Many companies view their key executives and sales people as assets to be preserved and maintained, recognizing that these individuals add value to the organization. In an attempt to keep those assets out of the hands of competitors, companies often turn to non-compete agreements. When companies are acquired, however, a question arises as to whether or not the acquiring company will be able to benefit from these covenants not to compete. This question recently arose in the ease of Siemens Medical Solutions Health Services Corp. v. Brian J. Carmelengo, U.S.D.C., ED. of Pa., C.A. 01-816. As with many legal issues, the answer is: it depends.
Non-Compete Unaffected if Company Maintains Existence
If the acquisition is a stock purchase and the acquired company (we’ll call it Company B) maintains a separate existence, the non-compete is unaffected. Company B will still be around to enforce the Agreement. The answer is less clear, however, when Company B is merged into Company A or where the acquisition takes the form of an asset purchase.
Under Pennsylvania law, non-compete clauses in employment agreements are not assignable to successor employers unless there is either (1) an explicit assignability provision contained in the agreement, or (2) evidence that the employee consented to the assignment. In All-Pak, Inc. v. Johnston, 694 A.2d 347, 351-52 (Pa. Super. 1997) the Court explained:
Restrictive Covenants Not Assignable
Strong policy reasons underlie the conclusion that restrictive covenants are not assignable. Given that restrictive covenants have been held to impose a restraint on an employee’s right to earn a livelihood, they should be construed narrowly; and absent an explicit assignability provision, courts should be hesitant to read one into the contract.

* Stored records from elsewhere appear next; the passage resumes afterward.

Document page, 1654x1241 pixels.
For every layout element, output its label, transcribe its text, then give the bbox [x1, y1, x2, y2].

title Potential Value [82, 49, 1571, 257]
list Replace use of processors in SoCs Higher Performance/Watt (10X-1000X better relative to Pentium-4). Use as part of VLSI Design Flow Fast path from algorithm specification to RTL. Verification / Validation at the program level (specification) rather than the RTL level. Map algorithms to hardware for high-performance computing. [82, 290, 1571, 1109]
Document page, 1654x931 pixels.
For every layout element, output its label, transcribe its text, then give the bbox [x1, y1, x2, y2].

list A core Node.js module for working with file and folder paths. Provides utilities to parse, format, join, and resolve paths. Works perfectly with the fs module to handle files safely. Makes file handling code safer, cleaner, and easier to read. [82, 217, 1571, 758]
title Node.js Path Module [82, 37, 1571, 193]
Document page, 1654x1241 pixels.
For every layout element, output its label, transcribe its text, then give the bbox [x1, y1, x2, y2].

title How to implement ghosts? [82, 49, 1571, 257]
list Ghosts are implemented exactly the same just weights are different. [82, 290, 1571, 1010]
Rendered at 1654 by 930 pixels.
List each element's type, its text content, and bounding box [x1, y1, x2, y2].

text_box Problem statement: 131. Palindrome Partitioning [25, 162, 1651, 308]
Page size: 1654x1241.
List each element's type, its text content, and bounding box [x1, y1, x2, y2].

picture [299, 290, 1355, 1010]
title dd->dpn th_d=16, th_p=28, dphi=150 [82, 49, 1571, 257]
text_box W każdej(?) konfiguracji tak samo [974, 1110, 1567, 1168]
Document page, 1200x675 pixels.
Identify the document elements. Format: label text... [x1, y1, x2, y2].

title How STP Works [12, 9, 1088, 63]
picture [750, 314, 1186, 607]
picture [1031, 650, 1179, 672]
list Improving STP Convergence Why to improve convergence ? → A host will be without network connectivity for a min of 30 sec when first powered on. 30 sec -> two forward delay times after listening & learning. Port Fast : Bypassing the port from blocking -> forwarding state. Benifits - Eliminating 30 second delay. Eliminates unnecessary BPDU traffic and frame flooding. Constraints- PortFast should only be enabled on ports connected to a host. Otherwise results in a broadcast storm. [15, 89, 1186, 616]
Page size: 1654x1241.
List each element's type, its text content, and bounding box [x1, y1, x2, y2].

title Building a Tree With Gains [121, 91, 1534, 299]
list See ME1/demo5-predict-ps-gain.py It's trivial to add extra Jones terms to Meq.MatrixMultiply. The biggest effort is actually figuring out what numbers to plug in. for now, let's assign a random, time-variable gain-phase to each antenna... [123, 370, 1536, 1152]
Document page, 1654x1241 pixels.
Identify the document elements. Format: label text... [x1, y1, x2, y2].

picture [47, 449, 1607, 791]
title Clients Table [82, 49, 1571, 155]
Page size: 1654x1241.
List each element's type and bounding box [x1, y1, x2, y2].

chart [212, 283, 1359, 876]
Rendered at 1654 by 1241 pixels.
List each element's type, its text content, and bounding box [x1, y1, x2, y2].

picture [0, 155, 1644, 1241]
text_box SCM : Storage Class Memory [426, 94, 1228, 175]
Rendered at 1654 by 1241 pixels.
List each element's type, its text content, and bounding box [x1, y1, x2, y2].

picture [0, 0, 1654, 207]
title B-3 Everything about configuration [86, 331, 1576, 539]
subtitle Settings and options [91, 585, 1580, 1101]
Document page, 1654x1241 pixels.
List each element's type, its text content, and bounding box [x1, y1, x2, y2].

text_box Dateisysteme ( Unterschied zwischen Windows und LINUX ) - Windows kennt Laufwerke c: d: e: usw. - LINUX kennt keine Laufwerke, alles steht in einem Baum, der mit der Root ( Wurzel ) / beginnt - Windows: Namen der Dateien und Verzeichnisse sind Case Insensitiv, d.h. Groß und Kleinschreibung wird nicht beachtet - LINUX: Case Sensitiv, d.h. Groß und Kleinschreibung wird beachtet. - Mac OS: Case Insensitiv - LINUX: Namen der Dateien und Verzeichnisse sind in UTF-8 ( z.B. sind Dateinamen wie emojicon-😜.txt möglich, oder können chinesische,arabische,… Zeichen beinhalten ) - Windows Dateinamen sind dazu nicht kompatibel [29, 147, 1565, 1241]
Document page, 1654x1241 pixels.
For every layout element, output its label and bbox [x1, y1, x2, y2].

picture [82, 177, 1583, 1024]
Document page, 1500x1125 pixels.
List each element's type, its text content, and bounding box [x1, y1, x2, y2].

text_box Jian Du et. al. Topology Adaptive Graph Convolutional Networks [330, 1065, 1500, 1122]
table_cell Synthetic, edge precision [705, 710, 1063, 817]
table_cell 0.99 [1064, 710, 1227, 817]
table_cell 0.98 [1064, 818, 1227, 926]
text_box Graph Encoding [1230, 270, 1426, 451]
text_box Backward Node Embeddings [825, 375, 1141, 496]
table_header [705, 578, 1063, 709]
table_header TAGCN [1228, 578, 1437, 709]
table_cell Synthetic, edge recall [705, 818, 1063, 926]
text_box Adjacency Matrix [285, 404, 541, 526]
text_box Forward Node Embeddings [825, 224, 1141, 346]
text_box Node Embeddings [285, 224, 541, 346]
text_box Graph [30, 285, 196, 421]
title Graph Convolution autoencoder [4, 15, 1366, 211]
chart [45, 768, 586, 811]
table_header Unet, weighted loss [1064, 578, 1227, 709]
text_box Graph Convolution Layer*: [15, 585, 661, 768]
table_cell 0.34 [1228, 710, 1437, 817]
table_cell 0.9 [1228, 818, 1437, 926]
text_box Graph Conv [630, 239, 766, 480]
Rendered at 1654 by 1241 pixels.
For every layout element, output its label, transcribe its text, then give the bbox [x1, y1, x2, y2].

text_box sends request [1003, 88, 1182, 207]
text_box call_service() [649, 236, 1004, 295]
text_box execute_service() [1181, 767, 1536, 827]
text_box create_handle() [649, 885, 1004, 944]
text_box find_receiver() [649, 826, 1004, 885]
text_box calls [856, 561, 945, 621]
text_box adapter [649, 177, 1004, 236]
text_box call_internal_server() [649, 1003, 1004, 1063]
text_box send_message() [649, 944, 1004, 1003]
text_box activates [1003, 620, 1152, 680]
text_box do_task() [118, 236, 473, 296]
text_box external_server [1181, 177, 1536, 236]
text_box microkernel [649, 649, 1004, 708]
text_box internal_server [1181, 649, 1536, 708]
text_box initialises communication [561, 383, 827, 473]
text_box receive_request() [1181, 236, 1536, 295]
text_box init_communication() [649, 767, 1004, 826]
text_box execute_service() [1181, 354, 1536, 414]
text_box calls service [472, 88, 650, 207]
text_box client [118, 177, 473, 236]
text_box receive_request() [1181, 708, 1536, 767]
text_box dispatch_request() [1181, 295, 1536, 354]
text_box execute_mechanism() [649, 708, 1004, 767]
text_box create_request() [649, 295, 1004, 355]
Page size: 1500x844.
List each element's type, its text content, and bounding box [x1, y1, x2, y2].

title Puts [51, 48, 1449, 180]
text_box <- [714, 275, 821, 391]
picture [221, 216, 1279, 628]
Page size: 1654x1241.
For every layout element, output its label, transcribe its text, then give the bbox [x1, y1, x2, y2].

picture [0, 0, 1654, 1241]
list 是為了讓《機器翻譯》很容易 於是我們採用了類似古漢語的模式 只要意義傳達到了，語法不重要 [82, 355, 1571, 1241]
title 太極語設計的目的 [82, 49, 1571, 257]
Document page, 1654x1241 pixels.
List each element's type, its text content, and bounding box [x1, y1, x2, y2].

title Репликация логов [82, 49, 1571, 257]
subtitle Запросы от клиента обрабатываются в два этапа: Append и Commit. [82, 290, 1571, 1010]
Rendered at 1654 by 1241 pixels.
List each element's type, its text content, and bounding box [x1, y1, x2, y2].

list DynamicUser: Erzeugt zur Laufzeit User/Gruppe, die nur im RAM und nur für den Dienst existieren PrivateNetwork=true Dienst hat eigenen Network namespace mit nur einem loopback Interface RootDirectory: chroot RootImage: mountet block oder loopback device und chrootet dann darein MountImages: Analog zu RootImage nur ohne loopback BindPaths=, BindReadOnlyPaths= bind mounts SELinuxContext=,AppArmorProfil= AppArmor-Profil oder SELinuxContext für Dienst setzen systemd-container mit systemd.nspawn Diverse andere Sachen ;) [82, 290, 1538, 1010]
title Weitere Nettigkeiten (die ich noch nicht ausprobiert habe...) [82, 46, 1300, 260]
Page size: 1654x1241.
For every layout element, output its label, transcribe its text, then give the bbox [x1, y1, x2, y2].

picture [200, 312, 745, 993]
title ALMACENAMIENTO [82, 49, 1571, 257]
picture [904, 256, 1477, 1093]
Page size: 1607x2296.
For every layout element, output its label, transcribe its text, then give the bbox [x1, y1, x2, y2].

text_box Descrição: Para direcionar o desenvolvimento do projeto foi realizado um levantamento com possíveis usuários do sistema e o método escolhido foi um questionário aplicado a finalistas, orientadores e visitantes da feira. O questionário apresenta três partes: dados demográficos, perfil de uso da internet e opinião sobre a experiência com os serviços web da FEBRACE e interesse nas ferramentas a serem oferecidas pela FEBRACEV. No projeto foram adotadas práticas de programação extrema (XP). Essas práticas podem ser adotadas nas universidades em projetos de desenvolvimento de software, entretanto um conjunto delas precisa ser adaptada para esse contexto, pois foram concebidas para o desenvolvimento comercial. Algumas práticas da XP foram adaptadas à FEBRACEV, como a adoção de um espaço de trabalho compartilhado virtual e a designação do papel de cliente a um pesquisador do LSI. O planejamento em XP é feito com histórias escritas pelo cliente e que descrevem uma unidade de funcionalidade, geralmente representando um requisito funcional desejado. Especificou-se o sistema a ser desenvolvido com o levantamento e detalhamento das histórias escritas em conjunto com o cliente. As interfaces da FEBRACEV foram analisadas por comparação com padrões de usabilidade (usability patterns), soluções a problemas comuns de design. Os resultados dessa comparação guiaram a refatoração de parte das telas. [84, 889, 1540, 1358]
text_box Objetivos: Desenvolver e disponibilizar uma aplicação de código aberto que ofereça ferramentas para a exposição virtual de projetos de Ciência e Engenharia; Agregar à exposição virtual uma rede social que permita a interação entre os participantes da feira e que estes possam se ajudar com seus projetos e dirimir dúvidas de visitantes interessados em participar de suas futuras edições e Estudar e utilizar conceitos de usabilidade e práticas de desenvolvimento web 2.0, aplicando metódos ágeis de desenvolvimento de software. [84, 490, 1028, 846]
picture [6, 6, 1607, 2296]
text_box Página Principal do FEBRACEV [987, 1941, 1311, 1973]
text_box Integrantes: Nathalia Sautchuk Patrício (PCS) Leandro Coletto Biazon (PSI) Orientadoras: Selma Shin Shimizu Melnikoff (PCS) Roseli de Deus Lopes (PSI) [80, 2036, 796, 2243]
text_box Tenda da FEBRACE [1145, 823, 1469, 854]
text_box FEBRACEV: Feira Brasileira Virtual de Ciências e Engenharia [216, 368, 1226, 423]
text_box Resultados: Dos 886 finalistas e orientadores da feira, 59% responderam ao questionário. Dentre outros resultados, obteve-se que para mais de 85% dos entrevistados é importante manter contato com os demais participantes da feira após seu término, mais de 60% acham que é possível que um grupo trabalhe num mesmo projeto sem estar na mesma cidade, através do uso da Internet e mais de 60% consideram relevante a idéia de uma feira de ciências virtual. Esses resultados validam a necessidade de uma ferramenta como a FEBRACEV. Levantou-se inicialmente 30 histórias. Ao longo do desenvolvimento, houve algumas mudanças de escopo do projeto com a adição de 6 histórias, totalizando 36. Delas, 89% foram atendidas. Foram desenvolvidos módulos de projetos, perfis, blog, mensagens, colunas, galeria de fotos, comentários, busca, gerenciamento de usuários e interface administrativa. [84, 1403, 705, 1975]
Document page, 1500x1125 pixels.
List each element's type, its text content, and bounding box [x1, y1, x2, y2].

These policy considerations raise substantial doubt about the enforceability of a non-compete clause when Company B “disappears” as a result of a merger. One Pennsylvania trial court has ruled that, given the considerations expressed in All-Pak, it is immaterial whether the successor corporation has acquired the former employer through a stock purchase. The Court said:
The point of focus should not be on the relationship between the old employer and the new employer, but rather as between the employee and the new employer. The strong policy considerations referred to in All-Pak recognize that the employment relationship is a personal matter between an employee and the company who hired him and for whom he chose to work. Unless an employee explicitly agreed to an assignability provision, an employer may not treat him as some chattel to be conveyed, like a filing cabinet, to a successor firm.
Joyner Sports Medicine Institute, Inc. v. Stejbach, 45 Pa. D. & C. 4th 242, 249 (Dauphin Cty. 1999).
As of this date, the Pennsylvania Supreme Court has not had the opportunity to decide if a change in control as a result of the acquisition of the majority or even 100% of the stock affects non-compete agreements.
Non-Compete May Enforceable Depending on Terms of Acquisition
The Joyner case suggests that whether or not the non-compete continues in effect after a stock acquisition would depend upon how the changes in management of the acquired company affected the employees under the noncompete. In Joyner, the Court noted that all employees were summoned to conferences where the new owners presented a new benefits package which represented a substantial reduction of benefits from the old benefit package, a new employee handbook was distributed which employees were obligated to acknowledge, paychecks were issued by the acquiring corporation and the acquiring corporation was listed as the employer on the W2 forms.
Thus, in the view of the Joyner Court, the stock acquisition effectively terminated the plaintiff’s employment with his old employer. However, because the acquisition involved a stock transaction in which the old employer continued to have a separate corporate existence, albeit as a shell corporation, the old employer was able to enforce the non-competes. Importantly, however, the non-compete was deemed to begin to run from the date of the acquisition, even if the employee remained employed by the new employer.
For example, if an employee had signed a two-year non-compete agreement, and stayed with the new employer for two years after the acquisition, he or she would be free of any restrictions from that point forward.
How Companies Can Minimize the Uncertainty
Companies can minimize the uncertainty in this area by taking certain steps. First, companies can include terms in their non-compete agreements that expressly permit assignment. Alternatively, acquiring companies can obtain an assignment of the employment contracts to which the employees expressly agree. Short of that, given the strong public policy against non-compete agreements, the usual changes and employee relationships following an acquisition may be found to be sufficient evidence that the non-compete terminated with the acquisition.